Based on NCF's closing share price Thursday of $32.20, exercising those options could yield a combined
gain of somewhere between $13 million and $58 million.
The seeds of the merger were planted as early as March, the proxy indicates.
Reed and SunTrust's CEO, Phillip Humann, met and discussed the possibility of a merger on March 19,
seven weeks before an agreement was finalized on May 7.
Later in March, another financial institution approached NCF with a merger proposal, the statement says.

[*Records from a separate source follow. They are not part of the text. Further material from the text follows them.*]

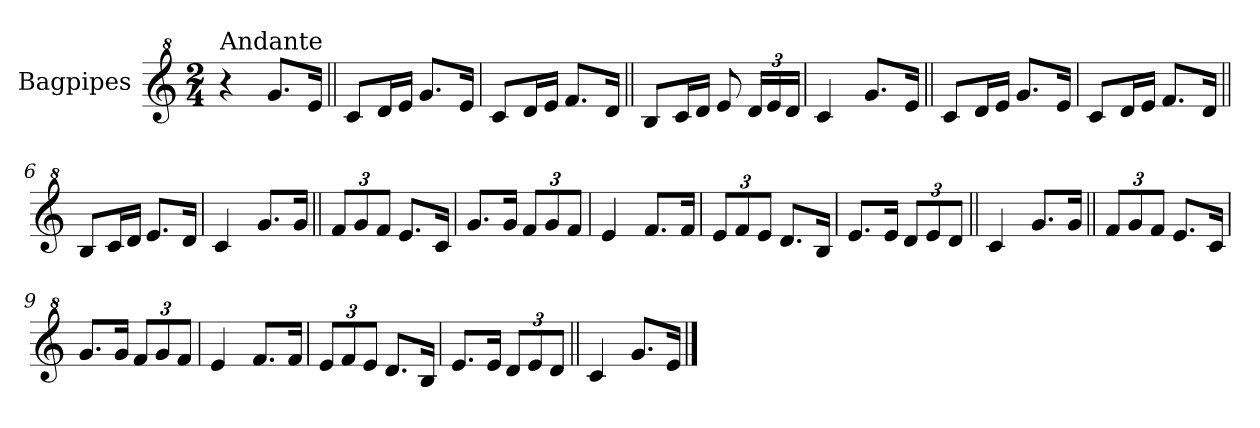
**kern
*part1
*staff1
*I"Bagpipes
*I'Bag
*clefG^2
*k[]
*C:
*M2/4
=1
!LO:TX:a:t=Andante
4r
8.gg/L
16ee/Jk
=2||
8cc/L
16dd/L
16ee/JJ
8.gg/L
16ee/Jk
=3
8cc/L
16dd/L
16ee/JJ
8.ff/L
16dd/Jk
=4||
8b/L
16cc/L
16dd/JJ
8ee/
*Xbrackettup
24dd/LL
24ee/
24dd/JJ
=5
4cc/
8.gg/L
16ee/Jk
=2||
8cc/L
16dd/L
16ee/JJ
8.gg/L
16ee/Jk
=3
8cc/L
16dd/L
16ee/JJ
8.ff/L
16dd/Jk
=6||
8b/L
16cc/L
16dd/JJ
8.ee/L
16dd/Jk
=7
4cc/
8.gg/L
16gg/Jk
=8||
12ff/L
12gg/
12ff/J
8.ee/L
16cc/Jk
!!LO:LB:g=z
=9
8.gg/L
16gg/Jk
12ff/L
12gg/
12ff/J
=10
4ee/
8.ff/L
16ff/Jk
=11
12ee/L
12ff/
12ee/J
8.dd/L
16b/Jk
=12
8.ee/L
16ee/Jk
12dd/L
12ee/
12dd/J
=13||
4cc/
8.gg/L
16gg/Jk
=8||
12ff/L
12gg/
12ff/J
8.ee/L
16cc/Jk
!!LO:LB:g=z
=9
8.gg/L
16gg/Jk
12ff/L
12gg/
12ff/J
=10
4ee/
8.ff/L
16ff/Jk
=11
12ee/L
12ff/
12ee/J
8.dd/L
16b/Jk
=12
8.ee/L
16ee/Jk
12dd/L
12ee/
12dd/J
=14||
4cc/
8.gg/L
16ee/Jk
==
*-
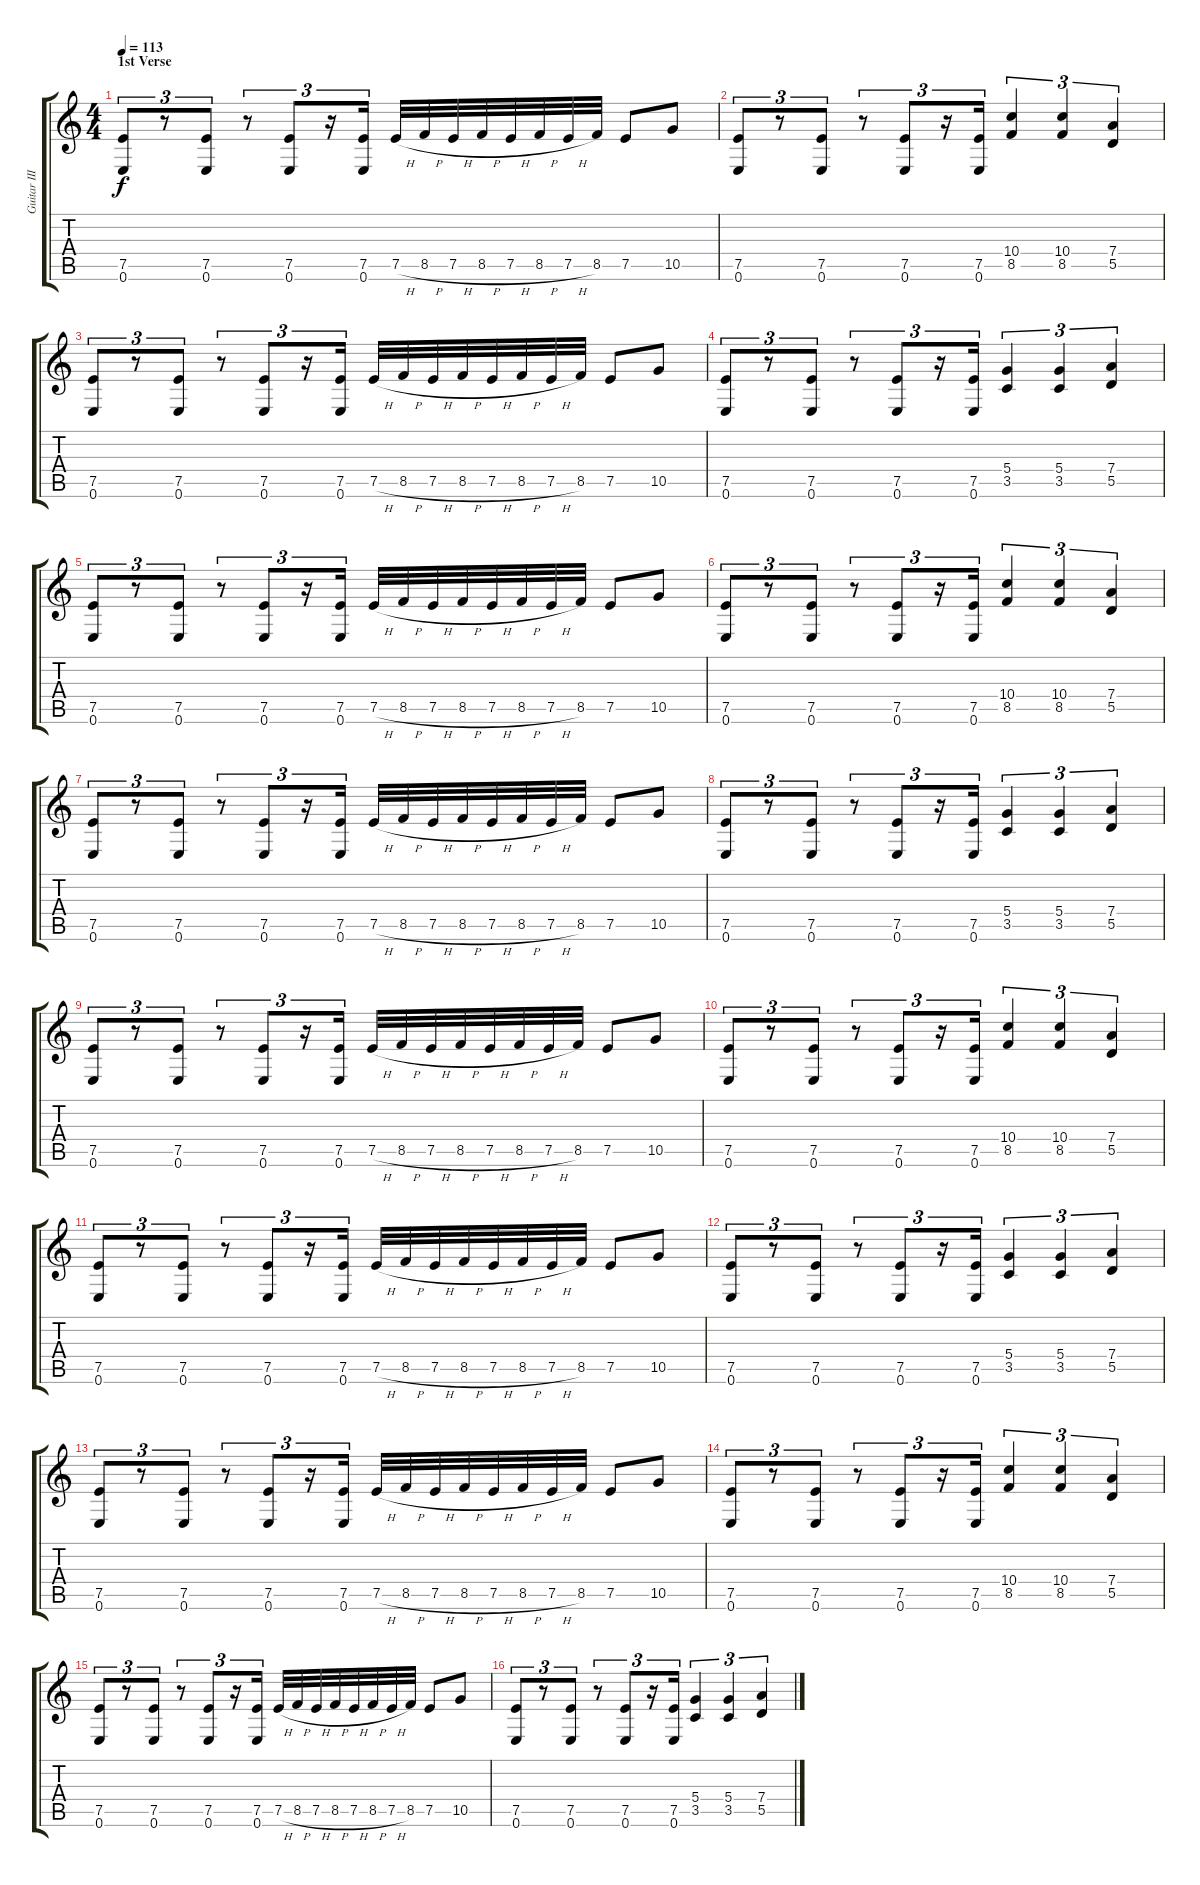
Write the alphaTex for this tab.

\track ("Guitar III (Lead)" "Guitar III") {instrument distortionguitar}
\staff {score tabs}
\tuning (E4 B3 G3 D3 A2 E2) {hide}
\ts (4 4)
\section ("" "1st Verse")
\tempo 113
\clef g2
\ks c
(7.5 0.6).8{tu (3 2) dy f} r.8{tu (3 2)} (7.5 0.6).8{tu (3 2)} r.8{tu (3 2)} (7.5 0.6).8{tu (3 2)} r.16{tu (3 2)} (7.5 0.6).16{tu (3 2)} 7.5{h}.32 8.5{h}.32 7.5{h}.32 8.5{h}.32 7.5{h}.32 8.5{h}.32 7.5{h}.32 8.5.32 7.5.8 10.5.8 |
(7.5 0.6).8{tu (3 2)} r.8{tu (3 2)} (7.5 0.6).8{tu (3 2)} r.8{tu (3 2)} (7.5 0.6).8{tu (3 2)} r.16{tu (3 2)} (7.5 0.6).16{tu (3 2)} (10.4 8.5).4{tu (3 2)} (10.4 8.5).4{tu (3 2)} (7.4 5.5).4{tu (3 2)} |
(7.5 0.6).8{tu (3 2)} r.8{tu (3 2)} (7.5 0.6).8{tu (3 2)} r.8{tu (3 2)} (7.5 0.6).8{tu (3 2)} r.16{tu (3 2)} (7.5 0.6).16{tu (3 2)} 7.5{h}.32 8.5{h}.32 7.5{h}.32 8.5{h}.32 7.5{h}.32 8.5{h}.32 7.5{h}.32 8.5.32 7.5.8 10.5.8 |
(7.5 0.6).8{tu (3 2)} r.8{tu (3 2)} (7.5 0.6).8{tu (3 2)} r.8{tu (3 2)} (7.5 0.6).8{tu (3 2)} r.16{tu (3 2)} (7.5 0.6).16{tu (3 2)} (5.4 3.5).4{tu (3 2)} (5.4 3.5).4{tu (3 2)} (7.4 5.5).4{tu (3 2)} |
(7.5 0.6).8{tu (3 2)} r.8{tu (3 2)} (7.5 0.6).8{tu (3 2)} r.8{tu (3 2)} (7.5 0.6).8{tu (3 2)} r.16{tu (3 2)} (7.5 0.6).16{tu (3 2)} 7.5{h}.32 8.5{h}.32 7.5{h}.32 8.5{h}.32 7.5{h}.32 8.5{h}.32 7.5{h}.32 8.5.32 7.5.8 10.5.8 |
(7.5 0.6).8{tu (3 2)} r.8{tu (3 2)} (7.5 0.6).8{tu (3 2)} r.8{tu (3 2)} (7.5 0.6).8{tu (3 2)} r.16{tu (3 2)} (7.5 0.6).16{tu (3 2)} (10.4 8.5).4{tu (3 2)} (10.4 8.5).4{tu (3 2)} (7.4 5.5).4{tu (3 2)} |
(7.5 0.6).8{tu (3 2)} r.8{tu (3 2)} (7.5 0.6).8{tu (3 2)} r.8{tu (3 2)} (7.5 0.6).8{tu (3 2)} r.16{tu (3 2)} (7.5 0.6).16{tu (3 2)} 7.5{h}.32 8.5{h}.32 7.5{h}.32 8.5{h}.32 7.5{h}.32 8.5{h}.32 7.5{h}.32 8.5.32 7.5.8 10.5.8 |
(7.5 0.6).8{tu (3 2)} r.8{tu (3 2)} (7.5 0.6).8{tu (3 2)} r.8{tu (3 2)} (7.5 0.6).8{tu (3 2)} r.16{tu (3 2)} (7.5 0.6).16{tu (3 2)} (5.4 3.5).4{tu (3 2)} (5.4 3.5).4{tu (3 2)} (7.4 5.5).4{tu (3 2)} |
(7.5 0.6).8{tu (3 2)} r.8{tu (3 2)} (7.5 0.6).8{tu (3 2)} r.8{tu (3 2)} (7.5 0.6).8{tu (3 2)} r.16{tu (3 2)} (7.5 0.6).16{tu (3 2)} 7.5{h}.32 8.5{h}.32 7.5{h}.32 8.5{h}.32 7.5{h}.32 8.5{h}.32 7.5{h}.32 8.5.32 7.5.8 10.5.8 |
(7.5 0.6).8{tu (3 2)} r.8{tu (3 2)} (7.5 0.6).8{tu (3 2)} r.8{tu (3 2)} (7.5 0.6).8{tu (3 2)} r.16{tu (3 2)} (7.5 0.6).16{tu (3 2)} (10.4 8.5).4{tu (3 2)} (10.4 8.5).4{tu (3 2)} (7.4 5.5).4{tu (3 2)} |
(7.5 0.6).8{tu (3 2)} r.8{tu (3 2)} (7.5 0.6).8{tu (3 2)} r.8{tu (3 2)} (7.5 0.6).8{tu (3 2)} r.16{tu (3 2)} (7.5 0.6).16{tu (3 2)} 7.5{h}.32 8.5{h}.32 7.5{h}.32 8.5{h}.32 7.5{h}.32 8.5{h}.32 7.5{h}.32 8.5.32 7.5.8 10.5.8 |
(7.5 0.6).8{tu (3 2)} r.8{tu (3 2)} (7.5 0.6).8{tu (3 2)} r.8{tu (3 2)} (7.5 0.6).8{tu (3 2)} r.16{tu (3 2)} (7.5 0.6).16{tu (3 2)} (5.4 3.5).4{tu (3 2)} (5.4 3.5).4{tu (3 2)} (7.4 5.5).4{tu (3 2)} |
(7.5 0.6).8{tu (3 2)} r.8{tu (3 2)} (7.5 0.6).8{tu (3 2)} r.8{tu (3 2)} (7.5 0.6).8{tu (3 2)} r.16{tu (3 2)} (7.5 0.6).16{tu (3 2)} 7.5{h}.32 8.5{h}.32 7.5{h}.32 8.5{h}.32 7.5{h}.32 8.5{h}.32 7.5{h}.32 8.5.32 7.5.8 10.5.8 |
(7.5 0.6).8{tu (3 2)} r.8{tu (3 2)} (7.5 0.6).8{tu (3 2)} r.8{tu (3 2)} (7.5 0.6).8{tu (3 2)} r.16{tu (3 2)} (7.5 0.6).16{tu (3 2)} (10.4 8.5).4{tu (3 2)} (10.4 8.5).4{tu (3 2)} (7.4 5.5).4{tu (3 2)} |
(7.5 0.6).8{tu (3 2)} r.8{tu (3 2)} (7.5 0.6).8{tu (3 2)} r.8{tu (3 2)} (7.5 0.6).8{tu (3 2)} r.16{tu (3 2)} (7.5 0.6).16{tu (3 2)} 7.5{h}.32 8.5{h}.32 7.5{h}.32 8.5{h}.32 7.5{h}.32 8.5{h}.32 7.5{h}.32 8.5.32 7.5.8 10.5.8 |
(7.5 0.6).8{tu (3 2)} r.8{tu (3 2)} (7.5 0.6).8{tu (3 2)} r.8{tu (3 2)} (7.5 0.6).8{tu (3 2)} r.16{tu (3 2)} (7.5 0.6).16{tu (3 2)} (5.4 3.5).4{tu (3 2)} (5.4 3.5).4{tu (3 2)} (7.4 5.5).4{tu (3 2)}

NCF officials met with their counterparts at both suitor banks. NCF executives and directors continued
mulling both overtures through early May, when, through NCF consultants JP Morgan and UBS, they
received formal offers.
Although the proxy doesn't name the other bank, it notes May 6 online stories by several news
organizations about a "bidding war" for NCF. Those articles, citing unnamed sources, identified the other
suitor as Fifth Third Bank of Cincinnati.
On May 7, NCF notified SunTrust that its offer had been approximately matched by the other bank.
SunTrust raised its proposal to the accepted offer of 0.3713 shares of its stock plus $8.625 for each NCF
share. The companies announced the deal two days later, on Mother's Day.